Here are two newer Real Estate terms you should know when buying or selling real estate in and around Short Hills, New Jersey:
1. Lender Approval Required. GSMLS states this new term indicates whether or not Lender Approval is required for the contractual Commission Split or Sales Price. The listing real estate agent is required to have a notation in this field; either Yes, No, or Undetermined.
This new term in GSMLS indicates the proliferation of Short Sales in the marketplace today compared to 18 months ago when it was an anomaly.
A Short Sale is a sale where the homeowner owes more on the home than he/she can net selling the home in today’s market. People often suspect that because Short Hills, Summit, Millburn, Chatham and surrounding towns are affluent areas, that short sales sales are uncommon, but this is no longer the case. To complete a home sale, the homeowner must obtain approval from the bank(s), unless the seller has enough money to bring to the closing table that covers the gap between the sale price and the mortgage owed. It’s important for the buyer to know this before submitting a contract because Short Sales have a strong chance of taking longer than a regular sale. Also, the sales price might not be approved by the bank(s) and many of these types of properties are sold “as is”. This gives the buyer a chance from the outset to determine if this is a house to consider with these conditions.
2. (US) Under Contract, Continue to Show. This new status broadens the option to sellers when their home goes Under Contract.
As stated by GSMLS: a property is considered to be Under Contract (UC) when Attorney Review has been completed per the attorneys involved (if any) after a mutually agreeable three day attorney review has passed. To clarify the issue of whether or not agents may continue to show the property, the new US status has been added, which indicates that the property may be shown even though under contract. Another significant difference between UC and US is that designating a property as UC means that it will no longer be included on third party sites, such as Realtor.com, GSMLS.com, and an IDX listing which may appear on another Brokers’ website.

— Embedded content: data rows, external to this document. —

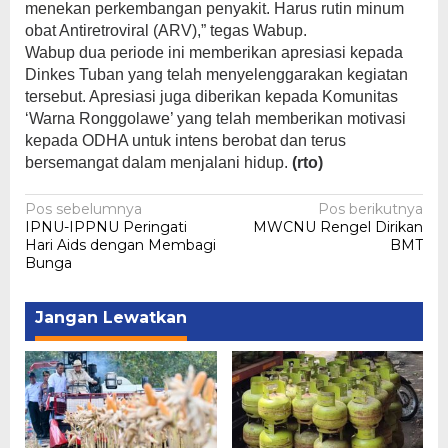
menekan perkembangan penyakit. Harus rutin minum
obat Antiretroviral (ARV),” tegas Wabup.
Wabup dua periode ini memberikan apresiasi kepada
Dinkes Tuban yang telah menyelenggarakan kegiatan
tersebut. Apresiasi juga diberikan kepada Komunitas
‘Warna Ronggolawe’ yang telah memberikan motivasi
kepada ODHA untuk intens berobat dan terus
bersemangat dalam menjalani hidup.
(rto)
Navigasi
Pos sebelumnya
Pos berikutnya
IPNU-IPPNU Peringati
MWCNU Rengel Dirikan
pos
Hari Aids dengan Membagi
BMT
Bunga
Jangan Lewatkan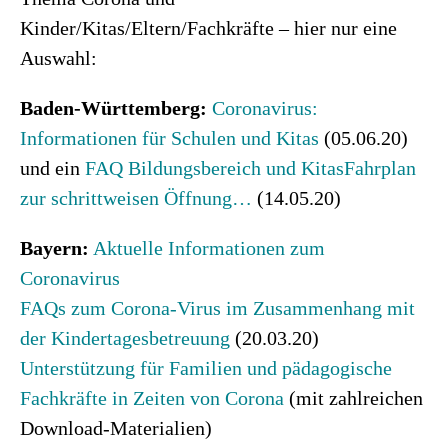
Kinder/Kitas/Eltern/Fachkräfte – hier nur eine
Auswahl:
Baden-Württemberg:
Coronavirus:
Informationen für Schulen und Kitas
(05.06.20)
und ein
FAQ Bildungsbereich und Kitas
Fahrplan
zur schrittweisen Öffnung…
(14.05.20)
Bayern:
Aktuelle Informationen zum
Coronavirus
FAQs zum Corona-Virus im Zusammenhang mit
der Kindertagesbetreuung
(20.03.20)
Unterstützung für Familien und pädagogische
Fachkräfte in Zeiten von Corona
(mit zahlreichen
Download-Materialien)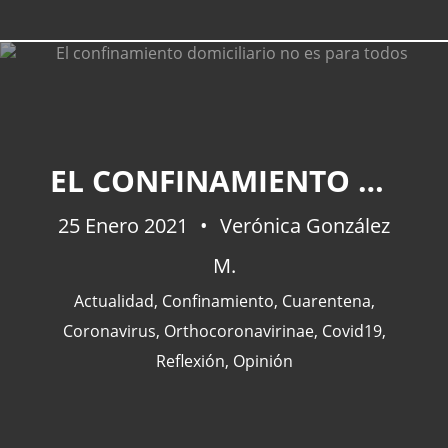
CATEGORÍAS
EL CONFINAMIENTO DOMICILIARIO NO ES PARA TODOS
Actualidad
(227)
25 Enero 2021
Verónica González
España
(77)
M.
Barcelona
(47)
Europa
(47)
Actualidad
,
Confinamiento
,
Cuarentena
,
Venezuela
(43)
Coronavirus
,
Orthocoronavirinae
,
Covid19
,
Reflexión
,
Opinión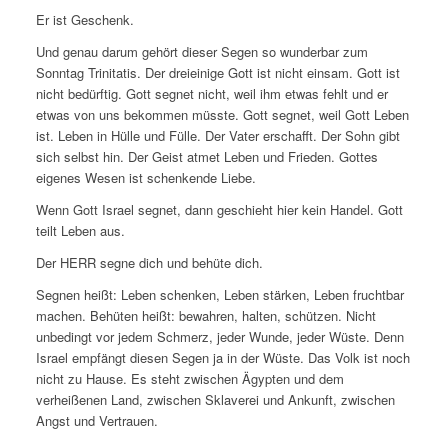
Er ist Geschenk.
Und genau darum gehört dieser Segen so wunderbar zum
Sonntag Trinitatis. Der dreieinige Gott ist nicht einsam. Gott ist
nicht bedürftig. Gott segnet nicht, weil ihm etwas fehlt und er
etwas von uns bekommen müsste. Gott segnet, weil Gott Leben
ist. Leben in Hülle und Fülle. Der Vater erschafft. Der Sohn gibt
sich selbst hin. Der Geist atmet Leben und Frieden. Gottes
eigenes Wesen ist schenkende Liebe.
Wenn Gott Israel segnet, dann geschieht hier kein Handel. Gott
teilt Leben aus.
Der HERR segne dich und behüte dich.
Segnen heißt: Leben schenken, Leben stärken, Leben fruchtbar
machen. Behüten heißt: bewahren, halten, schützen. Nicht
unbedingt vor jedem Schmerz, jeder Wunde, jeder Wüste. Denn
Israel empfängt diesen Segen ja in der Wüste. Das Volk ist noch
nicht zu Hause. Es steht zwischen Ägypten und dem
verheißenen Land, zwischen Sklaverei und Ankunft, zwischen
Angst und Vertrauen.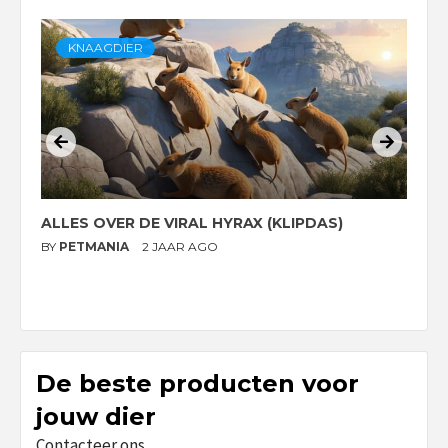
KNAAGDIER
ALLES OVER DE VIRAL HYRAX (KLIPDAS)
D
G
BY
PETMANIA
2 JAAR AGO
B
De beste producten voor
jouw dier
Contacteer ons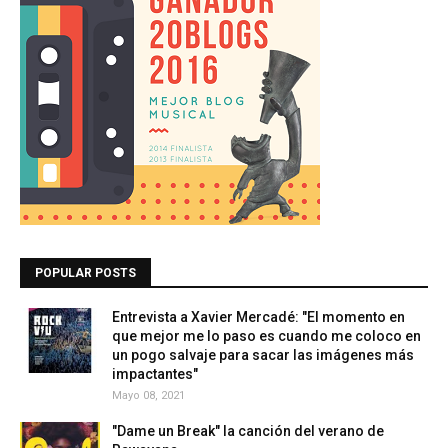
POPULAR POSTS
Entrevista a Xavier Mercadé: "El momento en
que mejor me lo paso es cuando me coloco en
un pogo salvaje para sacar las imágenes más
impactantes"
Mayo 08, 2021
"Dame un Break" la canción del verano de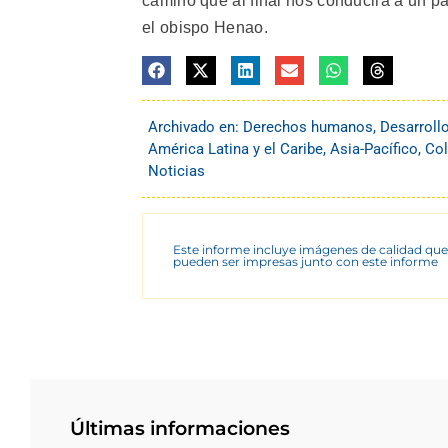
camino que al final nos conducirá a un p
el obispo Henao.
Archivado en:
Derechos humanos
,
Desarroll
América Latina y el Caribe
,
Asia-Pacífico
,
Co
Noticias
Este informe incluye imágenes de calidad que
pueden ser impresas junto con este informe
Últimas informaciones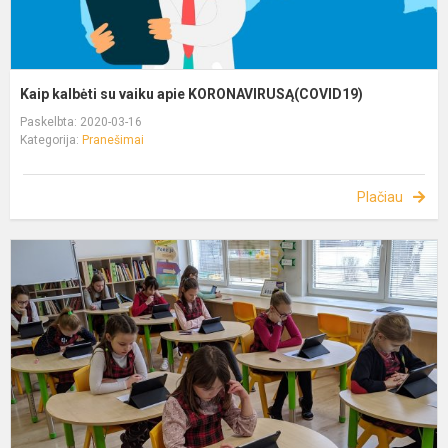
Kaip kalbėti su vaiku apie KORONAVIRUSĄ(COVID19)
Paskelbta: 2020-03-16
Kategorija:
Pranešimai
Plačiau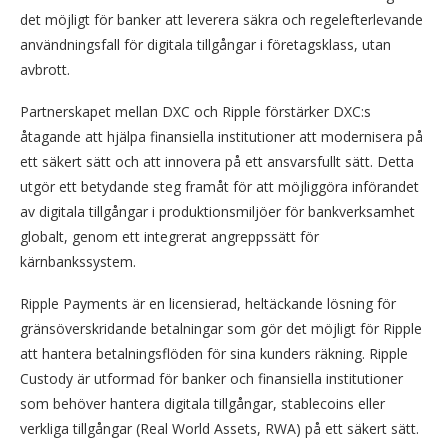
det möjligt för banker att leverera säkra och regel­efterlevande
användningsfall för digitala tillgångar i företagsklass, utan
avbrott.
Partnerskapet mellan DXC och Ripple förstärker DXC:s
åtagande att hjälpa finansiella institutioner att modernisera på
ett säkert sätt och att innovera på ett ansvarsfullt sätt. Detta
utgör ett betydande steg framåt för att möjliggöra införandet
av digitala tillgångar i produktionsmiljöer för bankverksamhet
globalt, genom ett integrerat angreppssätt för
kärnbankssystem.
Ripple Payments är en licensierad, heltäckande lösning för
gränsöverskridande betalningar som gör det möjligt för Ripple
att hantera betalningsflöden för sina kunders räkning. Ripple
Custody är utformad för banker och finansiella institutioner
som behöver hantera digitala tillgångar, stablecoins eller
verkliga tillgångar (Real World Assets, RWA) på ett säkert sätt.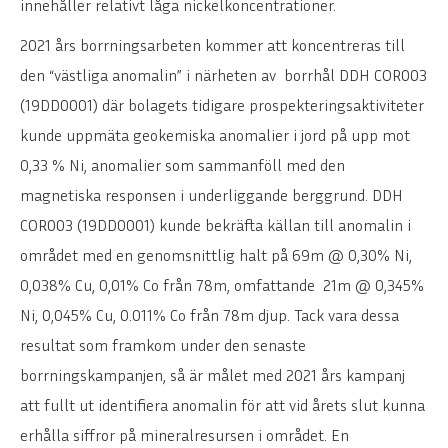
innehåller relativt låga nickelkoncentrationer.
2021 års borrningsarbeten kommer att koncentreras till
den “västliga anomalin” i närheten av borrhål DDH COR003
(19DD0001) där bolagets tidigare prospekteringsaktiviteter
kunde uppmäta geokemiska anomalier i jord på upp mot
0,33 % Ni, anomalier som sammanföll med den
magnetiska responsen i underliggande berggrund. DDH
COR003 (19DD0001) kunde bekräfta källan till anomalin i
området med en genomsnittlig halt på 69m @ 0,30% Ni,
0,038% Cu, 0,01% Co från 78m, omfattande 21m @ 0,345%
Ni, 0,045% Cu, 0.011% Co från 78m djup. Tack vara dessa
resultat som framkom under den senaste
borrningskampanjen, så är målet med 2021 års kampanj
att fullt ut identifiera anomalin för att vid årets slut kunna
erhålla siffror på mineralresursen i området. En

Listing a property as US will assure that the property continues to be included on those third party sites.
Homeowners may want to continue to show their home when, for example, there is a home sale contingency, where the buyers’ ability to purchase the house is dependent on their house selling to someone else. Or when the sellers want to show a commitment to the buyers but continue to take back up offers. It’s important that whether you are searching for homes for sale in Short Hills or homes for sale in Millburn or any other town covered by GSMLS, your REALTOR explains what it means to you and your particular situation.
REALTORS are still getting adjusted to this new term. The key for sellers is that this may allow a home to continue to be shown but real estate agents are not yet accustomed to searching for this US option in addition to just searching all the Active homes for sale. This means your house may have the option to continue to show but no one may know about it.
As one of the Managing Partners/Owners of Towne Realty Group I have advised my team members to go over these options, as needed, with their clients. We always stay on top of the market to insure our clients are informed. Being a key listing Broker-Salesperson in Short Hills, I always talk to my clients now about the pros and cons of UC and US, and what’s their best position based upon their particular circumstances.